_TEXTO DA PÁGINA_
-=-=-

Livre e criativa, Rita ensinou ao Brasil o sentido da desobediência civil
É preciso que se diga: Rita Lee estabeleceu todas as bases. Antes de Rita, o "star system" feminino da música jovem brasileira ainda era ocupado majoritariamente por meninas, muitas vezes meninas românticas e manipuláveis, sonhadoras e adaptáveis ao sonho alheio. Ela meteu o pé na porta desse mundo idílico com uma noção de independência total, de autossuficiência, ao mesmo tempo que de personalismo, autoralidade.
Com Os Mutantes, ao lado do namorado de infância Arnaldo Baptista, Rita espraiou uma primeira utopia de garota independente, viajando pelo mundo ao lado dele, com isonomia criativa, anárquica, visionária.
Depois dos Mutantes, ela ensaiou a primeira grande utopia de um grupo de "riot girls" ao lado de Lucinha Turnbull, com a breve banda As Cilibrinas do Éden. Sem tutela masculina, insuflando uma nova ordem que se consolidaria em sua carreira solo, da mistura perfeita de delicadeza e corrosão, de postulação e carícia, os dois primeiros discos solo ainda se ressentiam das visões "mutantológicas".
Nos anos 1970, Rita, como se tomada por uma força gravitacional, se aproximou dos malditos da ruptura: Tim Maia, Raul Seixas, Paulo Coelho. Com Paulo Coelho, ela fez "Arrombou a Festa" e "Esse tal de Roque Enrow", um manifesto de toda sua condição futura. "Arrombou a Festa" a cristalizava na condição de metralhadora, destilando sarcasmo e desafiando regras de bom-mocismo e reverência cega.
Um dia, ao visitar o presidente da gravadora Philips para reclamar do tratamento dispensado ao seu segundo disco solo, que tinha ido parar na "geladeira", encontrou Tim Maia esperando na mesma sala — emputecido por terem feito uma arte esverdeada na capa do seu álbum. Não tiveram dúvidas: quebraram o telefone, os móveis, os vasos, os discos de ouro emoldurados na parede, destruíram tudo. Depois, foram passear de jipe em Copacabana.

-=-=-

_EXERCÍCIOS_
- 1) Responda com base no texto sobre Rita Lee:
(a) Com quem Rita formou a banda As Cilibrinas do Éden?
(b) Quais canções Rita fez em parceria com Paulo Coelho?
(c) Para onde Rita e Tim Maia foram passear de jipe?
- 2) Atualize o trecho do texto sobre Rita Lee que vai de "Livre e criativa, Rita" até "criativa, anárquica, visionária.", trocando "namorado de infância" por "companheiro de infância".

_DADOS ARMAZENADOS_
-=-=-

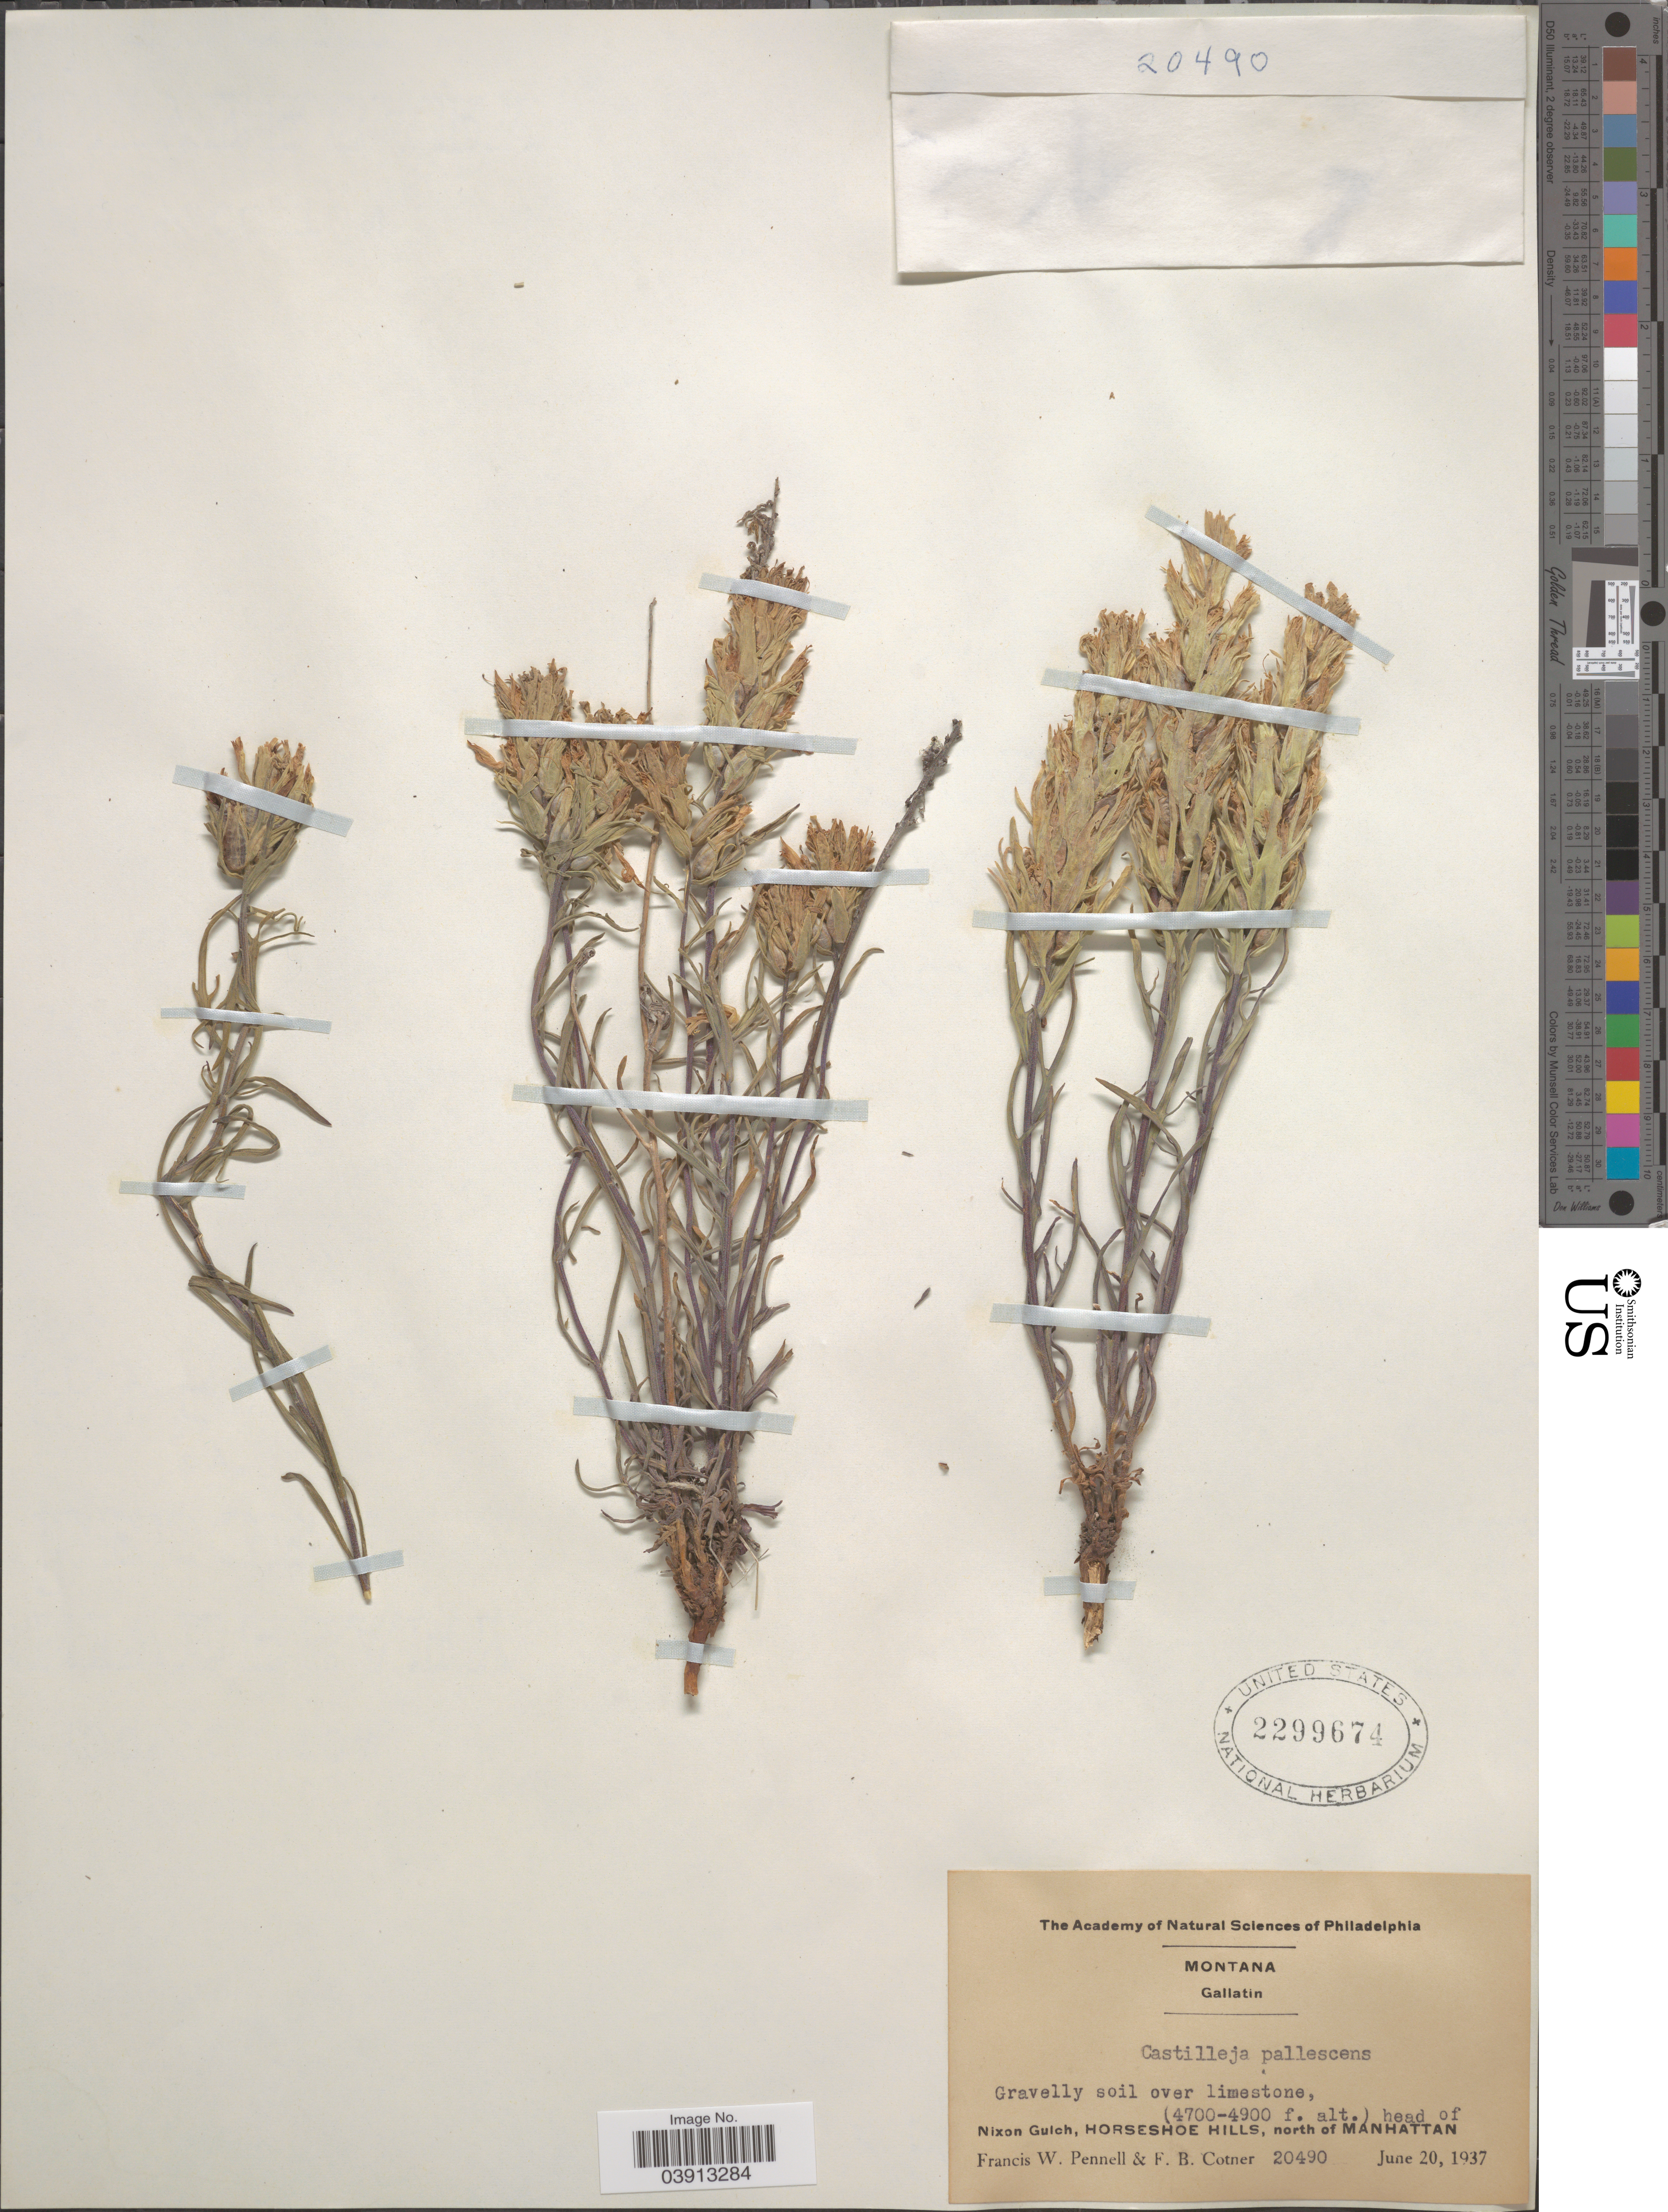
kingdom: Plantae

-=-=-

_RESULTADOS_
- 1)
(a) Com Lucinha Turnbull.
(b) "Arrombou a Festa" e "Esse tal de Roque Enrow".
(c) Para Copacabana.

- 2)
Livre e criativa, Rita ensinou ao Brasil o sentido da desobediência civil
É preciso que se diga: Rita Lee estabeleceu todas as bases. Antes de Rita, o "star system" feminino da música jovem brasileira ainda era ocupado majoritariamente por meninas, muitas vezes meninas românticas e manipuláveis, sonhadoras e adaptáveis ao sonho alheio. Ela meteu o pé na porta desse mundo idílico com uma noção de independência total, de autossuficiência, ao mesmo tempo que de personalismo, autoralidade.
Com Os Mutantes, ao lado do companheiro de infância Arnaldo Baptista, Rita espraiou uma primeira utopia de garota independente, viajando pelo mundo ao lado dele, com isonomia criativa, anárquica, visionária.